The gym is really dead on Saturday mornings. I could tell by their empty parking lot as I was sitting in McDonald’s eating hotcakes and sausage.
He: “I’ll catch a grenade for you.”
She: “Prove it.”
He: *Plays Call of Duty*
I bet the women who only tweet about sex are probably some of the nicest men you’ll ever meet in person.
if I had a girlfriend I’d cook a giant scallion pancake in the shape of a poncho just to keep her warm
It’s always the same old story. I meet a woman, things are going great, then my puppet starts screaming
the banana is probably the most versatile fruit – can’t think of another fruit that can also be used as a gun, boomerang, or phone
When I die, instead of being cremated or buried, I’d like my body to be thrown out of a tree onto a group of teens
“Pray, love, eat.” — A mantis
ROOMMATE: While I’m away, can you get some mice to feed my pet snake?
ME: Sure[later]
ME [to mice] Come on fellas, pls just cook something
Boss: You gonna get any work done today?
Me: Sorry Boss, I was up late watching the game, I’ll pick it up.
B: Who won?
M: Jack Daniels
If your taco gets arrested what do you need to bring to the jail?
Taco bail.
Job interviewer: What are your strengths?
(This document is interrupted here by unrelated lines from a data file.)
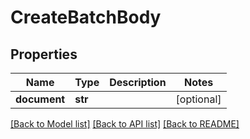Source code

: # CreateBatchBody

## Properties
Name | Type | Description | Notes
------------ | ------------- | ------------- | -------------
**document** | **str** |  | [optional] 

[[Back to Model list]](../README.md#documentation-for-models) [[Back to API list]](../README.md#documentation-for-api-endpoints) [[Back to README]](../README.md)

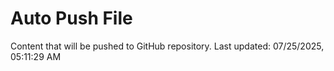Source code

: # Auto Push File

Content that will be pushed to GitHub repository.
Last updated: 07/25/2025, 05:11:29 AM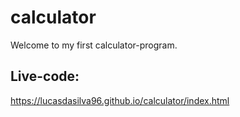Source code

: # calculator
Welcome to my first calculator-program.
## Live-code:
https://lucasdasilva96.github.io/calculator/index.html

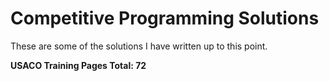 # Competitive Programming Solutions

These are some of the solutions I have written up to this point.

**USACO Training Pages Total: $72$**
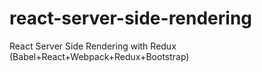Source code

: # react-server-side-rendering
React Server Side Rendering with Redux (Babel+React+Webpack+Redux+Bootstrap)
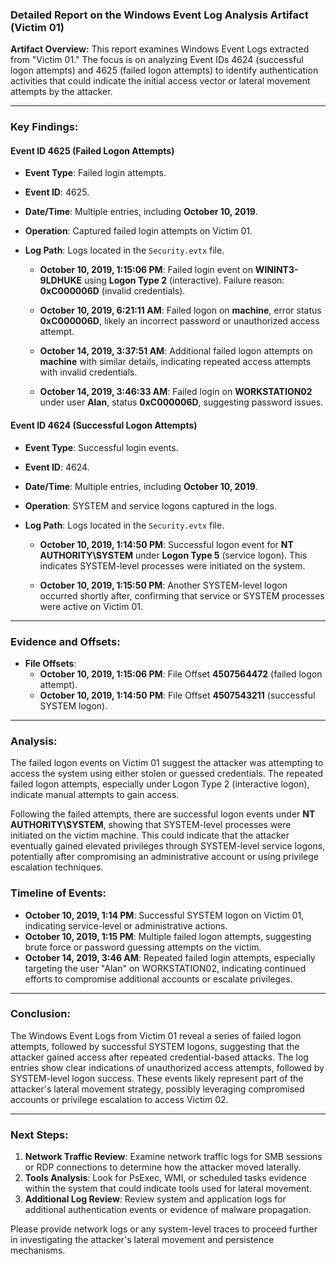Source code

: ### Detailed Report on the Windows Event Log Analysis Artifact (Victim 01)

**Artifact Overview:**
This report examines Windows Event Logs extracted from "Victim 01." The focus is on analyzing Event IDs 4624 (successful logon attempts) and 4625 (failed logon attempts) to identify authentication activities that could indicate the initial access vector or lateral movement attempts by the attacker.

---

### Key Findings:

#### **Event ID 4625 (Failed Logon Attempts)**
- **Event Type**: Failed login attempts.
- **Event ID**: 4625.
- **Date/Time**: Multiple entries, including **October 10, 2019**.
- **Operation**: Captured failed login attempts on Victim 01.
- **Log Path**: Logs located in the `Security.evtx` file.

  - **October 10, 2019, 1:15:06 PM**: Failed login event on **WININT3-9LDHUKE** using **Logon Type 2** (interactive). Failure reason: **0xC000006D** (invalid credentials).
  
  - **October 10, 2019, 6:21:11 AM**: Failed logon on **machine**, error status **0xC000006D**, likely an incorrect password or unauthorized access attempt.
  
  - **October 14, 2019, 3:37:51 AM**: Additional failed logon attempts on **machine** with similar details, indicating repeated access attempts with invalid credentials.
  
  - **October 14, 2019, 3:46:33 AM**: Failed login on **WORKSTATION02** under user **Alan**, status **0xC000006D**, suggesting password issues.

#### **Event ID 4624 (Successful Logon Attempts)**
- **Event Type**: Successful login events.
- **Event ID**: 4624.
- **Date/Time**: Multiple entries, including **October 10, 2019**.
- **Operation**: SYSTEM and service logons captured in the logs.
- **Log Path**: Logs located in the `Security.evtx` file.

  - **October 10, 2019, 1:14:50 PM**: Successful logon event for **NT AUTHORITY\SYSTEM** under **Logon Type 5** (service logon). This indicates SYSTEM-level processes were initiated on the system.
  
  - **October 10, 2019, 1:15:50 PM**: Another SYSTEM-level logon occurred shortly after, confirming that service or SYSTEM processes were active on Victim 01.

---

### Evidence and Offsets:
- **File Offsets**:
  - **October 10, 2019, 1:15:06 PM**: File Offset **4507564472** (failed logon attempt).
  - **October 10, 2019, 1:14:50 PM**: File Offset **4507543211** (successful SYSTEM logon).

---

### Analysis:

The failed logon events on Victim 01 suggest the attacker was attempting to access the system using either stolen or guessed credentials. The repeated failed logon attempts, especially under Logon Type 2 (interactive logon), indicate manual attempts to gain access.

Following the failed attempts, there are successful logon events under **NT AUTHORITY\SYSTEM**, showing that SYSTEM-level processes were initiated on the victim machine. This could indicate that the attacker eventually gained elevated privileges through SYSTEM-level service logons, potentially after compromising an administrative account or using privilege escalation techniques.

### Timeline of Events:
- **October 10, 2019, 1:14 PM**: Successful SYSTEM logon on Victim 01, indicating service-level or administrative actions.
- **October 10, 2019, 1:15 PM**: Multiple failed logon attempts, suggesting brute force or password guessing attempts on the victim.
- **October 14, 2019, 3:46 AM**: Repeated failed login attempts, especially targeting the user "Alan" on WORKSTATION02, indicating continued efforts to compromise additional accounts or escalate privileges.

---

### Conclusion:
The Windows Event Logs from Victim 01 reveal a series of failed logon attempts, followed by successful SYSTEM logons, suggesting that the attacker gained access after repeated credential-based attacks. The log entries show clear indications of unauthorized access attempts, followed by SYSTEM-level logon success. These events likely represent part of the attacker's lateral movement strategy, possibly leveraging compromised accounts or privilege escalation to access Victim 02.

---

### Next Steps:
1. **Network Traffic Review**: Examine network traffic logs for SMB sessions or RDP connections to determine how the attacker moved laterally.
2. **Tools Analysis**: Look for PsExec, WMI, or scheduled tasks evidence within the system that could indicate tools used for lateral movement.
3. **Additional Log Review**: Review system and application logs for additional authentication events or evidence of malware propagation.

Please provide network logs or any system-level traces to proceed further in investigating the attacker's lateral movement and persistence mechanisms.
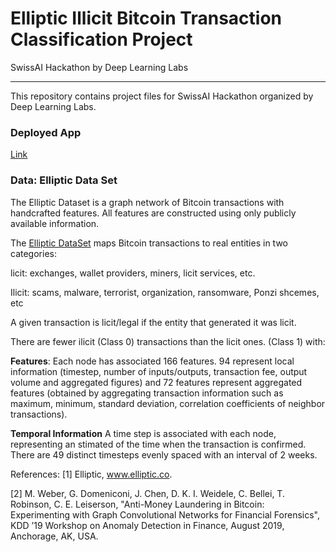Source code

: <h1>Elliptic Illicit Bitcoin Transaction Classification Project</h1>
<n>SwissAI Hackathon by Deep Learning Labs</b>
<hr></hr>
This repository contains project files for SwissAI Hackathon organized by Deep Learning Labs.

<h3>Deployed App</h3> 
<a href="https://share.streamlit.io/alihussainia/swissai/main">Link</a>

<h3>Data: Elliptic Data Set</h3>

The Elliptic Dataset is a graph network of Bitcoin transactions with handcrafted features. All features are constructed using only publicly available information.

The <a href="https://www.kaggle.com/datasets/ellipticco/elliptic-data-set">Elliptic DataSet</a> maps Bitcoin transactions to real entities in two categories:

licit: exchanges, wallet providers, miners, licit services, etc.

Ilicit: scams, malware, terrorist, organization, ransomware, Ponzi shcemes, etc

A given transaction is licit/legal if the entity that generated it was licit.

There are fewer ilicit (Class 0) transactions than the licit ones. (Class 1) with:

<b>Features</b>: Each node has associated 166 features. 94 represent local information (timestep, number of inputs/outputs, transaction fee, output volume and aggregated figures) and 72 features represent aggregated features (obtained by aggregating transaction information such as maximum, minimum, standard deviation, correlation coefficients of neighbor transactions).

<b>Temporal Information</b> A time step is associated with each node, representing an stimated of the time when the transaction is confirmed. There are 49 distinct timesteps evenly spaced with an interval of 2 weeks.

References:
[1] Elliptic, www.elliptic.co.

[2] M. Weber, G. Domeniconi, J. Chen, D. K. I. Weidele, C. Bellei, T. Robinson, C. E. Leiserson, "Anti-Money Laundering in Bitcoin: Experimenting with Graph Convolutional Networks for Financial Forensics", KDD ’19 Workshop on Anomaly Detection in Finance, August 2019, Anchorage, AK, USA.

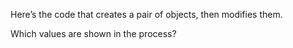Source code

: Here’s the code that creates a pair of objects, then modifies them.

Which values are shown in the process?
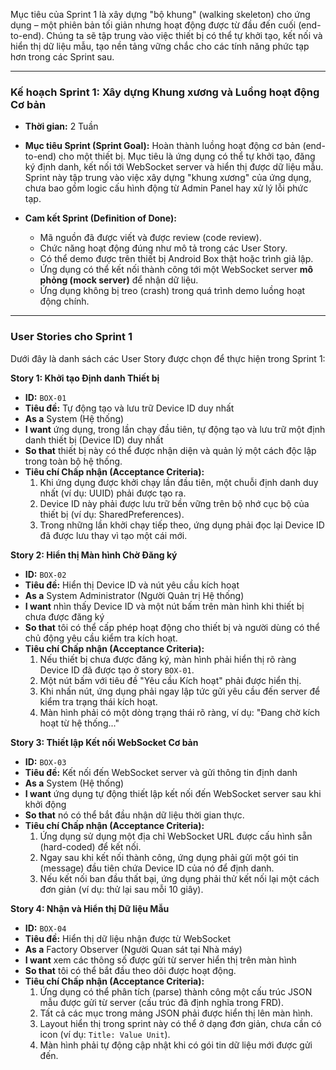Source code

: Mục tiêu của Sprint 1 là xây dựng "bộ khung" (walking skeleton) cho ứng dụng – một phiên bản tối giản nhưng hoạt động được từ đầu đến cuối (end-to-end). Chúng ta sẽ tập trung vào việc thiết bị có thể tự khởi tạo, kết nối và hiển thị dữ liệu mẫu, tạo nền tảng vững chắc cho các tính năng phức tạp hơn trong các Sprint sau.

---

### **Kế hoạch Sprint 1: Xây dựng Khung xương và Luồng hoạt động Cơ bản**

*   **Thời gian:** 2 Tuần
*   **Mục tiêu Sprint (Sprint Goal):** Hoàn thành luồng hoạt động cơ bản (end-to-end) cho một thiết bị. Mục tiêu là ứng dụng có thể tự khởi tạo, đăng ký định danh, kết nối tới WebSocket server và hiển thị được dữ liệu mẫu. Sprint này tập trung vào việc xây dựng "khung xương" của ứng dụng, chưa bao gồm logic cấu hình động từ Admin Panel hay xử lý lỗi phức tạp.

*   **Cam kết Sprint (Definition of Done):**
    *   Mã nguồn đã được viết và được review (code review).
    *   Chức năng hoạt động đúng như mô tả trong các User Story.
    *   Có thể demo được trên thiết bị Android Box thật hoặc trình giả lập.
    *   Ứng dụng có thể kết nối thành công tới một WebSocket server **mô phỏng (mock server)** để nhận dữ liệu.
    *   Ứng dụng không bị treo (crash) trong quá trình demo luồng hoạt động chính.

---

### **User Stories cho Sprint 1**

Dưới đây là danh sách các User Story được chọn để thực hiện trong Sprint 1:

**Story 1: Khởi tạo Định danh Thiết bị**

*   **ID:** `BOX-01`
*   **Tiêu đề:** Tự động tạo và lưu trữ Device ID duy nhất
*   **As a** System (Hệ thống)
*   **I want** ứng dụng, trong lần chạy đầu tiên, tự động tạo và lưu trữ một định danh thiết bị (Device ID) duy nhất
*   **So that** thiết bị này có thể được nhận diện và quản lý một cách độc lập trong toàn bộ hệ thống.
*   **Tiêu chí Chấp nhận (Acceptance Criteria):**
    1.  Khi ứng dụng được khởi chạy lần đầu tiên, một chuỗi định danh duy nhất (ví dụ: UUID) phải được tạo ra.
    2.  Device ID này phải được lưu trữ bền vững trên bộ nhớ cục bộ của thiết bị (ví dụ: SharedPreferences).
    3.  Trong những lần khởi chạy tiếp theo, ứng dụng phải đọc lại Device ID đã được lưu thay vì tạo một cái mới.

**Story 2: Hiển thị Màn hình Chờ Đăng ký**

*   **ID:** `BOX-02`
*   **Tiêu đề:** Hiển thị Device ID và nút yêu cầu kích hoạt
*   **As a** System Administrator (Người Quản trị Hệ thống)
*   **I want** nhìn thấy Device ID và một nút bấm trên màn hình khi thiết bị chưa được đăng ký
*   **So that** tôi có thể cấp phép hoạt động cho thiết bị và người dùng có thể chủ động yêu cầu kiểm tra kích hoạt.
*   **Tiêu chí Chấp nhận (Acceptance Criteria):**
    1.  Nếu thiết bị chưa được đăng ký, màn hình phải hiển thị rõ ràng Device ID đã được tạo ở story `BOX-01`.
    2.  Một nút bấm với tiêu đề "Yêu cầu Kích hoạt" phải được hiển thị.
    3.  Khi nhấn nút, ứng dụng phải ngay lập tức gửi yêu cầu đến server để kiểm tra trạng thái kích hoạt.
    4.  Màn hình phải có một dòng trạng thái rõ ràng, ví dụ: "Đang chờ kích hoạt từ hệ thống..."

**Story 3: Thiết lập Kết nối WebSocket Cơ bản**

*   **ID:** `BOX-03`
*   **Tiêu đề:** Kết nối đến WebSocket server và gửi thông tin định danh
*   **As a** System (Hệ thống)
*   **I want** ứng dụng tự động thiết lập kết nối đến WebSocket server sau khi khởi động
*   **So that** nó có thể bắt đầu nhận dữ liệu thời gian thực.
*   **Tiêu chí Chấp nhận (Acceptance Criteria):**
    1.  Ứng dụng sử dụng một địa chỉ WebSocket URL được cấu hình sẵn (hard-coded) để kết nối.
    2.  Ngay sau khi kết nối thành công, ứng dụng phải gửi một gói tin (message) đầu tiên chứa Device ID của nó để định danh.
    3.  Nếu kết nối ban đầu thất bại, ứng dụng phải thử kết nối lại một cách đơn giản (ví dụ: thử lại sau mỗi 10 giây).

**Story 4: Nhận và Hiển thị Dữ liệu Mẫu**

*   **ID:** `BOX-04`
*   **Tiêu đề:** Hiển thị dữ liệu nhận được từ WebSocket
*   **As a** Factory Observer (Người Quan sát tại Nhà máy)
*   **I want** xem các thông số được gửi từ server hiển thị trên màn hình
*   **So that** tôi có thể bắt đầu theo dõi được hoạt động.
*   **Tiêu chí Chấp nhận (Acceptance Criteria):**
    1.  Ứng dụng có thể phân tích (parse) thành công một cấu trúc JSON mẫu được gửi từ server (cấu trúc đã định nghĩa trong FRD).
    2.  Tất cả các mục trong mảng JSON phải được hiển thị lên màn hình.
    3.  Layout hiển thị trong sprint này có thể ở dạng đơn giản, chưa cần có icon (ví dụ: `Title: Value Unit`).
    4.  Màn hình phải tự động cập nhật khi có gói tin dữ liệu mới được gửi đến.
Me: Is the next question going to be about weaknesses?
JI: Yes.
Me: I’m very perceptive.
Saw a UPS guy come out of the forest with a package. Guess a bear does ship in the woods.
Me: they’re my service bees
Him: but they’re not trained. they attack everyone who gets close to you
Me: they’re trained
🤣😈🤣
leatherface: cmon, we’re gonna be late!
pinhead: *putting in one pin at a time* this doesn’t just HAPPEN you know
leatherface: you look fine
When you haven’t shaved in a while and your leg hairs sway better in the breeze than your neighbour’s stupid windchime
Husband: When I introduce you to my boss, please don’t be weird
Me: Me? Weird??
Husband: PLEASE
[ Later ]
Me, air kissing his boss’s hand: Bonjour
A 41 year old gymnast is competing in her 7th Olympics. I just texted my son and offered him $5 to come downstairs and hand me the remote.
I have a mice problem so I lay out tiny red and blue bandanas in hopes they start a west coast/east coast thing and take care of each other.
[Arguing with a guy over who’s tougher]
*takes toothpick from mouth* “When I started chewing this it was a full grown spruce.”
Job interviewer: “It says on your résumé that you went to Cambridge University.”
Me: “Yeah, I was visiting my sister.”
HER: Shake what your momma gave you!
ME: *Tosses around crippling anxiety and male pattern baldness*
Can’t, my 1yo is taking me rock tasting
Police say Oscar Pistorius is a flight risk. How? Does he also have a pair of propeller feet?
Why would I want guest towels? That’s like an invitation.
Why don’t we just stick an “a” in there and finally start calling it what it is…. “Moanday”
Before I had kids, I thought I had a great immune system, but it turns out I was just really good at staying away from the type of people who sneeze directly into your eyeballs while telling you a story.